Start of DATA RECORDS

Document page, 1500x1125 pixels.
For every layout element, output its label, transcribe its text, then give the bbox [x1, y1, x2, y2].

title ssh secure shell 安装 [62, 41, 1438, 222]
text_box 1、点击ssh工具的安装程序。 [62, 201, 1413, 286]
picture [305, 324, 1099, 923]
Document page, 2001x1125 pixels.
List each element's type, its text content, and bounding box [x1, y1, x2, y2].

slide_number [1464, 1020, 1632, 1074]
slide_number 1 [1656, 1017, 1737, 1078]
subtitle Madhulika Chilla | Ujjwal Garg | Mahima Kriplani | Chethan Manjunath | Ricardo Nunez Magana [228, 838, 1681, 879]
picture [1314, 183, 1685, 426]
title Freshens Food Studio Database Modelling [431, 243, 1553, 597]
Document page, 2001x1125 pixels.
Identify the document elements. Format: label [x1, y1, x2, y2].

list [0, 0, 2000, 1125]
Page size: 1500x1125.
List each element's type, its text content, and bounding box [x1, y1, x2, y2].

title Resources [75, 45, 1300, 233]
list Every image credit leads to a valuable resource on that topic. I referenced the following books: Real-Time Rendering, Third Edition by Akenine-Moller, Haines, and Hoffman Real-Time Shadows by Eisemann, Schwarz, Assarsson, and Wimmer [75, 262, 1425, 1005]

End of DATA RECORDS

◆ WORK ITEM ◆
From the line that has "slide_number [1464, 1020, 1632, 1074]" through the line that has "Page size: 1500x1125.", copy every line exactly as it appears above, and leave out all others.

◆ YOUR RESPONSE ◆
slide_number [1464, 1020, 1632, 1074]
slide_number 1 [1656, 1017, 1737, 1078]
subtitle Madhulika Chilla | Ujjwal Garg | Mahima Kriplani | Chethan Manjunath | Ricardo Nunez Magana [228, 838, 1681, 879]
picture [1314, 183, 1685, 426]
title Freshens Food Studio Database Modelling [431, 243, 1553, 597]
Document page, 2001x1125 pixels.
Identify the document elements. Format: label [x1, y1, x2, y2].

list [0, 0, 2000, 1125]
Page size: 1500x1125.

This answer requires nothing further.